作業部会の結果、2011(平成23)年に報告書としてまとめられました。
要旨をまとめます。
①「民族共生の象徴となる象徴空間」の意義
同報告では、下記のとおり3者に向けての意義が示されています。
○アイヌの人々にとっての意義
アイヌの人々が主体的に、かつ誇りをもって文化伝承活動を行い、伝統を基礎とした新たな文化を創造することができるような、心のよりどころとなる空間。
○国民一般にとっての意義
多様で豊かな文化を享有できる空間。
○国際的な意義
異なる民族の共生、文化の多様性の尊重等の国際的にも追求される理念を実現するための空間。
②「民族共生の象徴となる象徴空間」の役割と機能
「民族共生の象徴となる象徴空間」の意義をふまえ、今後のアイヌ施策推進において担うべき役割とともに、拠点としての位置づけが以下3点明示されました。
- 広義のアイヌ文化振興の拠点であること
- アイヌの歴史、文化等に関する国民理解の促進の拠点であること
- 将来の発展に向けた連携・協働の拠点であること
そのためには広大な自然空間の活用が必要で、文化施設を核として周辺の自然空間を含む区域にて環境整備をする必要があるとされました。
具体的な機能などについては下記のように定められています。
- 展示等機能
- 体験、交流機能
- 文化施設周辺の公園機能
- アイヌの精神文化を尊重する機能
③候補地選定と他地域連携・役割分担
候補地として挙げられたのは北海道内8地域。
検討をした結果、白老町がふさわしいとされました。
なぜなら、アイヌ文化の伝承活動等を担う人材等の資源や施設の存在とともに、自然的・地理的条件ほかさまざまな状況が適切と判断されたからです。
ただし、象徴空間としての他地域との連携や役割分担に留意する必要があるとも示されました。
たとえば、平取町における伝統工芸品の振興に向けた取り組みなど、地域固有の取り組みが象徴空間の機能などと連携・役割分担していくことが重要であり望ましいとされています。
特に、白老町内で行われているイオル(アイヌの伝統的生活空間)の再生事業については象徴空間の機能の一部とされ、平取町ほか白老町以外で行われているイオルの再生事業と役割分担を明確にするとともに、有機的な連携が必要であると示されました。
3-3.アイヌ施策推進法|2019(令和元)年
2019(令和元)年になると、「アイヌの人々の誇りが尊重される社会を実現するための施策の推進に関する法律(略称 アイヌ施策推進法)」が施行。

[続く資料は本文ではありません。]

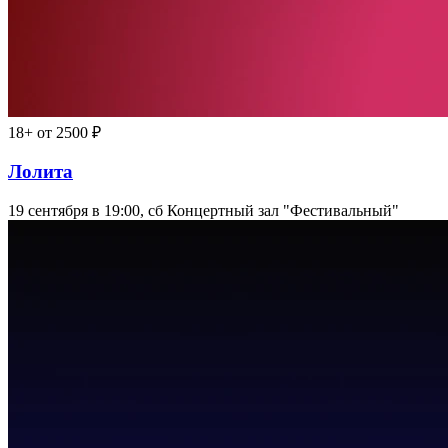
18+
от 2500 ₽
Лолита
19 сентября в 19:00, сб
Концертный зал "Фестивальный"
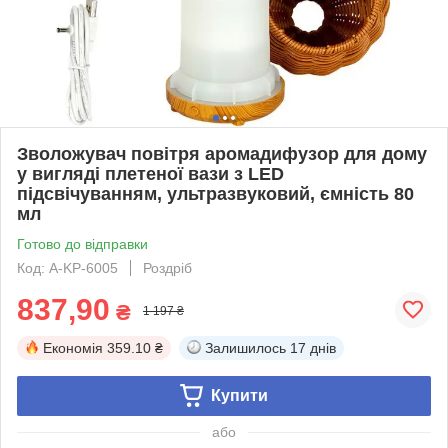
Зволожувач повітря аромадифузор для дому
у вигляді плетеної вази з LED
підсвічуванням, ультразвуковий, ємність 80
мл
Готово до відправки
Код: A-KP-6005
Роздріб
837,90
₴
1 197 ₴
Економія
359.10 ₴
Залишилось
17 днів
Купити
або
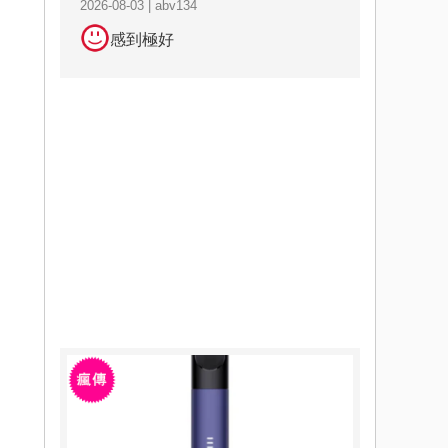
2026-08-03 | abv134
感到極好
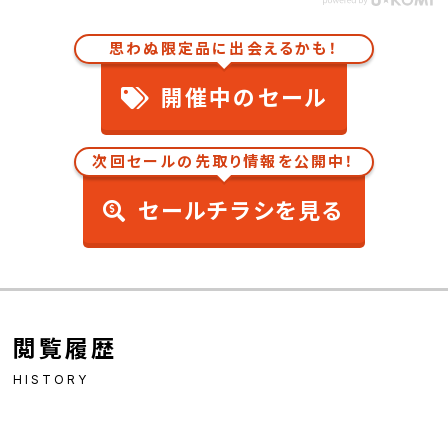
思わぬ限定品に出会えるかも！
開催中のセール
次回セールの先取り情報を公開中！
セールチラシを見る
閲覧履歴
HISTORY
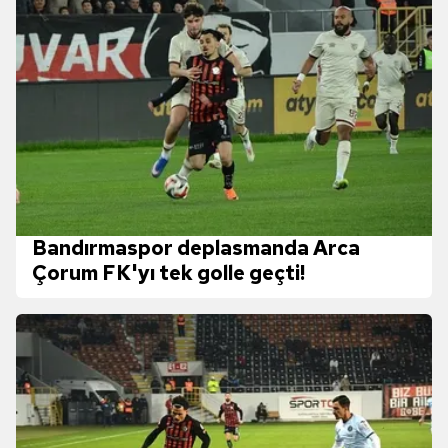
Bandırmaspor deplasmanda Arca
Çorum FK'yı tek golle geçti!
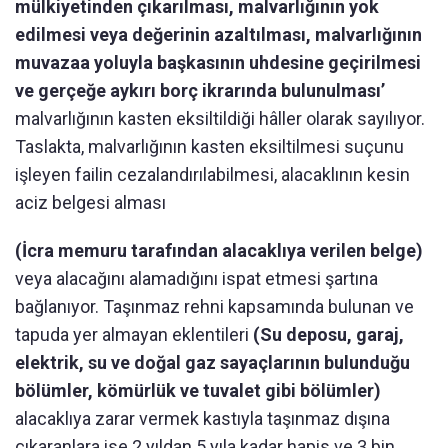
mülkiyetinden çıkarılması, malvarlığının yok
edilmesi veya değerinin azaltılması, malvarlığının
muvazaa yoluyla başkasının uhdesine geçirilmesi
ve gerçeğe aykırı borç ikrarında bulunulması’
malvarlığının kasten eksiltildiği hâller olarak sayılıyor.
Taslakta, malvarlığının kasten eksiltilmesi suçunu
işleyen failin cezalandırılabilmesi, alacaklının kesin
aciz belgesi alması
(İcra memuru tarafından alacaklıya verilen belge)
veya alacağını alamadığını ispat etmesi şartına
bağlanıyor. Taşınmaz rehni kapsamında bulunan ve
tapuda yer almayan eklentileri
(Su deposu, garaj,
elektrik, su ve doğal gaz sayaçlarının bulunduğu
bölümler, kömürlük ve tuvalet gibi bölümler)
alacaklıya zarar vermek kastıyla taşınmaz dışına
çıkaranlara ise 2 yıldan 5 yıla kadar hapis ve 3 bin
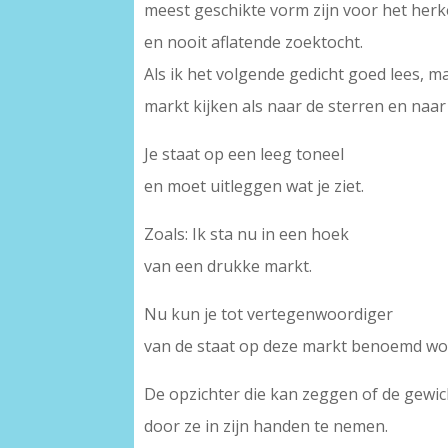
meest geschikte vorm zijn voor het herk
en nooit aflatende zoektocht.
Als ik het volgende gedicht goed lees, ma
markt kijken als naar de sterren en naar 
Je staat op een leeg toneel
en moet uitleggen wat je ziet.
Zoals: Ik sta nu in een hoek
van een drukke markt.
Nu kun je tot vertegenwoordiger
van de staat op deze markt benoemd wo
De opzichter die kan zeggen of de gewich
door ze in zijn handen te nemen.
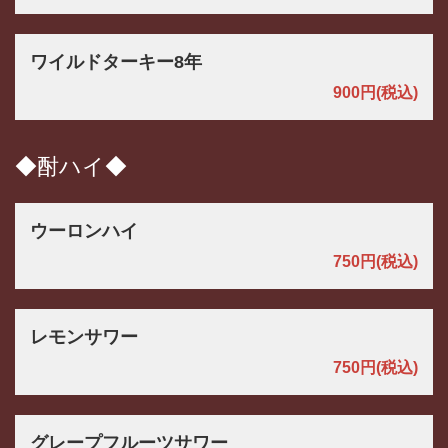
ワイルドターキー8年
900円
(税込)
◆酎ハイ◆
ウーロンハイ
750円
(税込)
レモンサワー
750円
(税込)
グレープフルーツサワー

アイヌの人々の誇りが尊重される社会を実現するための基本理念や方針をはじめ、様々な措置が定められています。主な項目と概要を下記へ紹介します。
①目的と理念
先住民族であるアイヌの人々の誇りが尊重される社会の実現により、民族共生社会を実現することを目標とします。

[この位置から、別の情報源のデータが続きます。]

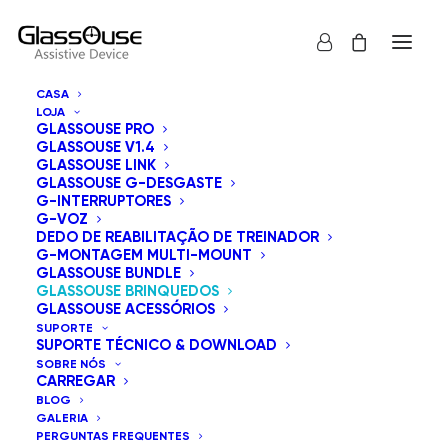
CASA
LOJA
GLASSOUSE PRO
GLASSOUSE V1.4
GLASSOUSE LINK
GLASSOUSE G-DESGASTE
G-INTERRUPTORES
G-VOZ
DEDO DE REABILITAÇÃO DE TREINADOR
G-MONTAGEM MULTI-MOUNT
GLASSOUSE BUNDLE
GLASSOUSE BRINQUEDOS
GLASSOUSE ACESSÓRIOS
SUPORTE
SUPORTE TÉCNICO & DOWNLOAD
SOBRE NÓS
CARREGAR
BLOG
GALERIA
PERGUNTAS FREQUENTES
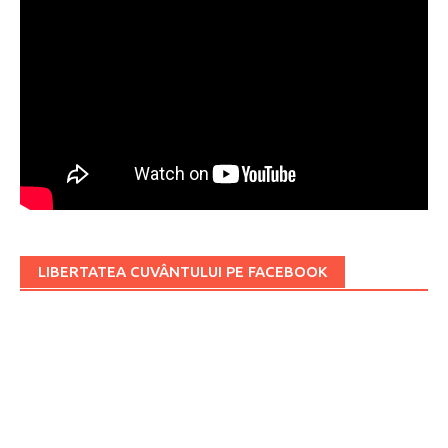
LIBERTATEA CUVÂNTULUI PE FACEBOOK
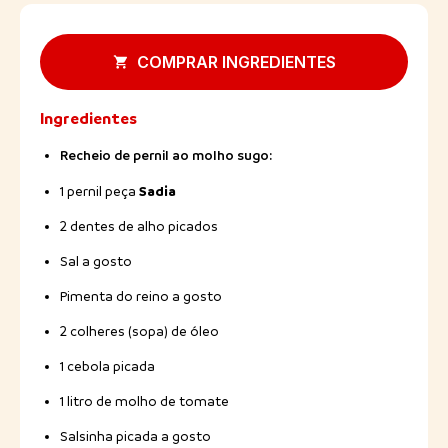
COMPRAR INGREDIENTES
Ingredientes
Recheio de pernil ao molho sugo:
Sadia
1 pernil peça
2 dentes de alho picados
Sal a gosto
Pimenta do reino a gosto
2 colheres (sopa) de óleo
1 cebola picada
1 litro de molho de tomate
Salsinha picada a gosto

多様な民族の共生及び多様な文化の発展についての国民の理解を深めるとともに、アイヌの人々の自発的意思の尊重に配慮し、全国的な視点に立ち、差別や権利や利害の侵害がないよう、アイヌ施策を推進していくことが理念として掲げられています。
②国と地方公共団体の責務と特別措置
国および地方公共団体は、基本理念に則りアイヌ施策を策定し、実施する責務を有するものと定めます。
市町村は単独または共同で基本方針に基づき、アイヌ施策推進地域計画を作成し、内閣総理大臣の認定を申請することができるものとします。
この計画では、以下事業において国により当該認定を受けた項目に関しては、交付金の交付、国有林の利活用、鮭漁の規制緩和、商標法の特例、地方債の配慮などの特別な措置を受けることができると定められています。
- アイヌ文化の保存又は継承に資する事業
- アイヌの伝統等に関する理解の促進に資する事業
- 観光の振興その他の産業の振興に資する事業
- 地域内も敷くは地域間の交流又は国際交流の促進に資する事業
- その他内閣府令で定める事業
4.日本でのアイヌ民族政策は充分か?
過去の経緯を見てみると、アイヌ施策は進歩してきたかのように感じます。
さて、北海道開拓とともにアイヌの人々が和人の被支配的な立場に追い込まれ、アイヌ文化の継承に深刻な打撃を受けたことに対する明確な反省や謝罪はあったのでしょうか。
先住民族の権利保障はどこまで認められているのでしょうか。
日本の先住民族対策は進歩したとはいえ、アイヌ施策推進法でもまだまだ完全とは言い難く、今の状況に意を唱える方々もいらっしゃるようです。
2020(令和2)年にウポポイ(民族共生象徴空間)が開設されることでアイヌ文化が注目されることは間違いありません。観光振興にもつながります。
本質的な民族共生を目指すのであるなら、アイヌ施策推進法とウポポイのオープンが単なる観光振興ではなく、先住民族への理解と歴史認識の浸透につながり、謝罪や権利保障へとつながっていけばよいなと願います。